TASK TO COMPLETE →
Give back, word for word, only the lines from the opening of the records through the one with "5: (449, 216, 18.36)". Pictures stay out.

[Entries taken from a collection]
§ §
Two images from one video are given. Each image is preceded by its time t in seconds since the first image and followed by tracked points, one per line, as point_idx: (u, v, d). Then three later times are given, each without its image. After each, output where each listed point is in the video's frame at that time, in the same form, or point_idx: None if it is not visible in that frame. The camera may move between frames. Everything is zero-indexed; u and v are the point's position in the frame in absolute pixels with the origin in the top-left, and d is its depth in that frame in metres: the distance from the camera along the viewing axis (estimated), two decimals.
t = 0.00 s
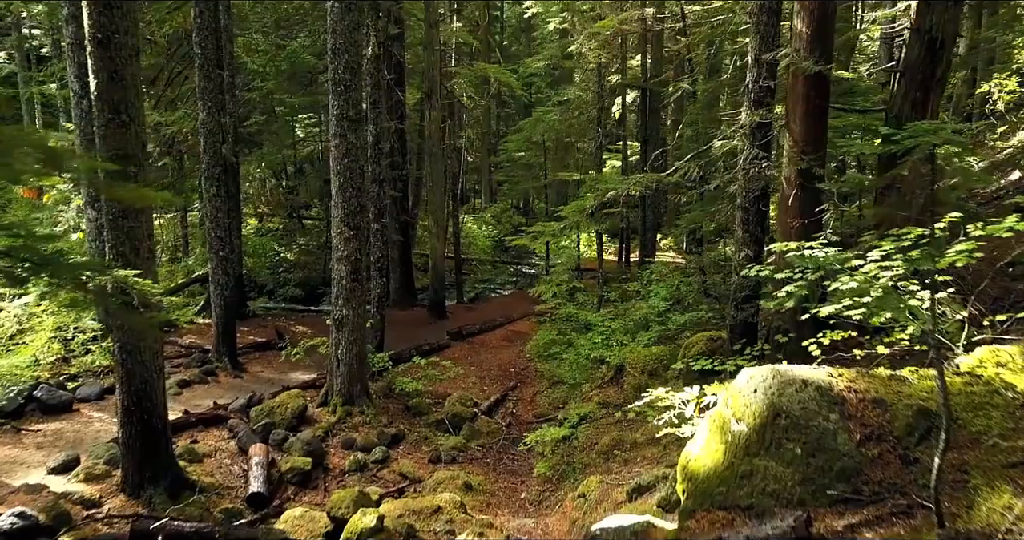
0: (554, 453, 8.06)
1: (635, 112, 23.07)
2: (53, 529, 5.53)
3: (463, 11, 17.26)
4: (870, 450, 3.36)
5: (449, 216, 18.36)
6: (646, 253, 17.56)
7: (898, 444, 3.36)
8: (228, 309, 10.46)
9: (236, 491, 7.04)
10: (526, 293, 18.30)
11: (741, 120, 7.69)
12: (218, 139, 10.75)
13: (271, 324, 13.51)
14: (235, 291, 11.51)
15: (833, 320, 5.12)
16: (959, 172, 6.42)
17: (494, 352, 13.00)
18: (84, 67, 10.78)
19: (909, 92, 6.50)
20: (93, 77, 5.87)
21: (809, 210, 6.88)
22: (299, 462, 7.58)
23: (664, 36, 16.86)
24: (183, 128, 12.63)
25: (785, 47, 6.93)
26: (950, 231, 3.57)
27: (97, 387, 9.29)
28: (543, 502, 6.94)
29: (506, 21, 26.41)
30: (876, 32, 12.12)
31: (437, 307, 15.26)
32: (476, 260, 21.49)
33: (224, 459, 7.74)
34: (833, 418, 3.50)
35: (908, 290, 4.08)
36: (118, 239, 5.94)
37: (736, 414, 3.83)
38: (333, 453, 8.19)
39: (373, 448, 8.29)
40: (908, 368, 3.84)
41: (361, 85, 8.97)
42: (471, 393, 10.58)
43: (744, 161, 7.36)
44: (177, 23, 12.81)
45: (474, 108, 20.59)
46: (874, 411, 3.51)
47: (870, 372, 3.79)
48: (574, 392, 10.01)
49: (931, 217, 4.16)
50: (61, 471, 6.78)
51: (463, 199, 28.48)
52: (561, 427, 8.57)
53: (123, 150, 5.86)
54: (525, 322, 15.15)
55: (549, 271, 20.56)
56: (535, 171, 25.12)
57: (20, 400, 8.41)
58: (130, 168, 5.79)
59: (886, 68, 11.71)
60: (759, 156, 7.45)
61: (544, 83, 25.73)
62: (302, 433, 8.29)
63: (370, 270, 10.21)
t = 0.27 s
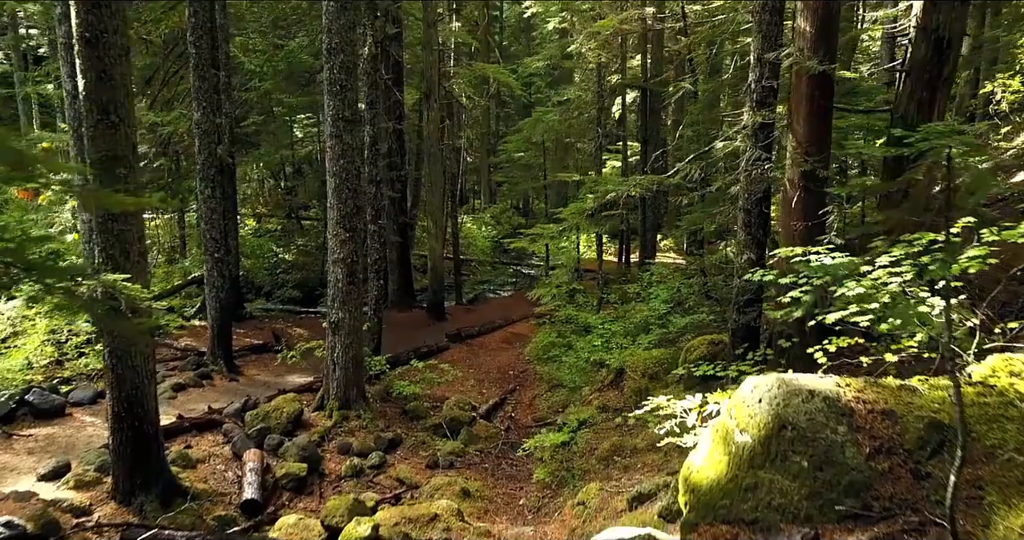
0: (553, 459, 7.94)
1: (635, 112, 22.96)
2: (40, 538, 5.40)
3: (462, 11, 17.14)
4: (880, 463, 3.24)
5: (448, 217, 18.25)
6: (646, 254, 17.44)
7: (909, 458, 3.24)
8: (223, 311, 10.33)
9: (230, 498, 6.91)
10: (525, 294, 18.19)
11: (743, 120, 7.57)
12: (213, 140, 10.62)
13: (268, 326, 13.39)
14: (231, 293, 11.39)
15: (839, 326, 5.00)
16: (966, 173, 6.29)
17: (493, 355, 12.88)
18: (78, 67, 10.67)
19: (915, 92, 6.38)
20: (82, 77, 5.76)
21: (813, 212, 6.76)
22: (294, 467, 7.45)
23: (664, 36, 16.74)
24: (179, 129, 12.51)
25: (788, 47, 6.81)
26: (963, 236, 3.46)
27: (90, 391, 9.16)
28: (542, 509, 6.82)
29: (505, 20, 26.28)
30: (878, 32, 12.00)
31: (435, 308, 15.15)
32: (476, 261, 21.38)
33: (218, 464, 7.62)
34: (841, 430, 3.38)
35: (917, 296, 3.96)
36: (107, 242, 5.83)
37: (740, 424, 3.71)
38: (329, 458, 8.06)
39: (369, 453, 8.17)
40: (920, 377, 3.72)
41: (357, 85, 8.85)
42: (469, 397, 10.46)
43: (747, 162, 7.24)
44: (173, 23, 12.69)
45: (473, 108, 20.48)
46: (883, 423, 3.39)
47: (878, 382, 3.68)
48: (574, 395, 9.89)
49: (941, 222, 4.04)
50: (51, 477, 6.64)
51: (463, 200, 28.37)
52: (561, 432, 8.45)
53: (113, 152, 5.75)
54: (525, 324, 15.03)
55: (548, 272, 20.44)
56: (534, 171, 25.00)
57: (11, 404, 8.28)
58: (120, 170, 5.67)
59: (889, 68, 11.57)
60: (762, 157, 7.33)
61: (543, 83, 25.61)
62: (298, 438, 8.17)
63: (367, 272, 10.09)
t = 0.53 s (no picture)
0: (552, 466, 7.78)
1: (635, 113, 22.80)
2: None
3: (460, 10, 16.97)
4: (893, 483, 3.09)
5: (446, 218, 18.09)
6: (646, 256, 17.29)
7: (923, 476, 3.11)
8: (217, 315, 10.17)
9: (220, 507, 6.74)
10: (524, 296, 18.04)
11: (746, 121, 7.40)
12: (206, 141, 10.45)
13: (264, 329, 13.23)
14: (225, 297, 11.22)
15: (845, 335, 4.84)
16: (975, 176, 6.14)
17: (491, 358, 12.72)
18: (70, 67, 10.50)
19: (922, 92, 6.24)
20: (67, 77, 5.58)
21: (818, 215, 6.61)
22: (287, 475, 7.30)
23: (664, 36, 16.58)
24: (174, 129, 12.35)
25: (793, 46, 6.64)
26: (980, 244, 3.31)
27: (81, 397, 8.99)
28: (540, 519, 6.66)
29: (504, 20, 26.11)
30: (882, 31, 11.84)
31: (433, 311, 15.00)
32: (474, 262, 21.23)
33: (209, 473, 7.45)
34: (852, 447, 3.22)
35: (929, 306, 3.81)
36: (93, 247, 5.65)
37: (745, 438, 3.54)
38: (323, 465, 7.89)
39: (365, 460, 8.02)
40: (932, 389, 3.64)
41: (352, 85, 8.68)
42: (467, 402, 10.30)
43: (750, 164, 7.07)
44: (168, 23, 12.52)
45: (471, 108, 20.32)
46: (896, 440, 3.25)
47: (889, 395, 3.54)
48: (573, 401, 9.74)
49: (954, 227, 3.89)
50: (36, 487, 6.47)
51: (462, 201, 28.23)
52: (560, 438, 8.30)
53: (98, 154, 5.58)
54: (524, 326, 14.87)
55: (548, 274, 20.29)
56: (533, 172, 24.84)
57: None
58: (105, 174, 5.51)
59: (893, 68, 11.42)
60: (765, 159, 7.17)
61: (543, 83, 25.44)
62: (291, 445, 8.01)
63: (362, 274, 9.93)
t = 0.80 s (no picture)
0: (551, 473, 7.62)
1: (635, 113, 22.64)
2: None
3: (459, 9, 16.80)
4: (908, 502, 2.96)
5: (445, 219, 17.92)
6: (646, 257, 17.14)
7: (939, 495, 2.99)
8: (210, 317, 10.01)
9: (211, 516, 6.58)
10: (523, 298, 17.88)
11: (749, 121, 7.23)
12: (200, 141, 10.30)
13: (259, 331, 13.08)
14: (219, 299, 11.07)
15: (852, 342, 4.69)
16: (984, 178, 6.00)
17: (490, 361, 12.57)
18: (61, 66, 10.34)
19: (930, 91, 6.10)
20: (51, 76, 5.43)
21: (822, 218, 6.47)
22: (280, 483, 7.14)
23: (665, 35, 16.42)
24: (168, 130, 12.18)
25: (796, 44, 6.48)
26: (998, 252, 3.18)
27: (70, 402, 8.82)
28: (538, 529, 6.50)
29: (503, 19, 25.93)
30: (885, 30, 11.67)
31: (431, 313, 14.85)
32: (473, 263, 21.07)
33: (200, 481, 7.29)
34: (864, 463, 3.08)
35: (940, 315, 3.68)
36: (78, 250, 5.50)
37: (750, 452, 3.36)
38: (317, 472, 7.73)
39: (360, 467, 7.86)
40: (944, 401, 3.57)
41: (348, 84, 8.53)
42: (465, 406, 10.15)
43: (753, 165, 6.91)
44: (162, 21, 12.35)
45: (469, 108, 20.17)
46: (909, 457, 3.13)
47: (902, 408, 3.42)
48: (572, 405, 9.58)
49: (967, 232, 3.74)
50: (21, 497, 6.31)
51: (461, 201, 28.07)
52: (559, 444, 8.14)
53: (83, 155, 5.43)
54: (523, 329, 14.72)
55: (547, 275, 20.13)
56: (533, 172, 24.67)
57: None
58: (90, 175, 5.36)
59: (897, 67, 11.25)
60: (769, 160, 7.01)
61: (542, 83, 25.27)
62: (285, 452, 7.85)
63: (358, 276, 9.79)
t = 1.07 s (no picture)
0: (549, 480, 7.47)
1: (634, 112, 22.50)
2: None
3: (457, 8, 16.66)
4: (925, 523, 2.78)
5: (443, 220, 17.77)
6: (646, 258, 16.99)
7: (958, 516, 2.81)
8: (203, 320, 9.85)
9: (201, 525, 6.41)
10: (522, 299, 17.73)
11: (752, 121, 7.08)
12: (193, 142, 10.15)
13: (255, 334, 12.92)
14: (213, 302, 10.91)
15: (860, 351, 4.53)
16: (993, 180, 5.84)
17: (488, 364, 12.41)
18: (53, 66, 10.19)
19: (938, 90, 5.94)
20: (34, 75, 5.28)
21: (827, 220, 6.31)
22: (272, 491, 6.98)
23: (665, 34, 16.28)
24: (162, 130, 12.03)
25: (800, 43, 6.33)
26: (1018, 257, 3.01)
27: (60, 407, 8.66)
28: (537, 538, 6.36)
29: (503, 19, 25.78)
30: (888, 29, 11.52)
31: (429, 314, 14.69)
32: (472, 264, 20.92)
33: (191, 488, 7.13)
34: (877, 481, 2.91)
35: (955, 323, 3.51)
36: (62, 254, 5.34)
37: (757, 469, 3.21)
38: (311, 479, 7.58)
39: (355, 474, 7.71)
40: (959, 414, 3.39)
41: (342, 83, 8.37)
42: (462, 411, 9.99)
43: (756, 166, 6.76)
44: (156, 21, 12.20)
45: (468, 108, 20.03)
46: (924, 474, 2.95)
47: (915, 422, 3.25)
48: (571, 410, 9.43)
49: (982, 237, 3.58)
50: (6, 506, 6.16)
51: (461, 201, 27.93)
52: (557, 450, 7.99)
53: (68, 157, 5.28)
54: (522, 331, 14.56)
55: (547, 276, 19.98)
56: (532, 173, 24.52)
57: None
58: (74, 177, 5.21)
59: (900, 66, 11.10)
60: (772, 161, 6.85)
61: (542, 83, 25.13)
62: (278, 458, 7.70)
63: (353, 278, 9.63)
§ §
TASK RESULT →
Two images from one video are given. Each image is preceded by its time t in seconds since the first image and followed by tracked points, one per line, as point_idx: (u, v, d). Then three later times are given, each without its image. After each, output where each listed point is in the video's frame at that time, in the same form, or point_idx: None if it is not visible in that frame. The camera may move between frames. Everything is zero-indexed; u and v are the point's position in the frame in absolute pixels with the origin in the top-left, and d is its depth in that frame in metres: the distance from the camera along the viewing axis (estimated), two decimals.
t = 0.00 s
0: (554, 453, 8.06)
1: (635, 112, 23.07)
2: (53, 529, 5.53)
3: (463, 11, 17.26)
4: (870, 450, 3.36)
5: (449, 216, 18.36)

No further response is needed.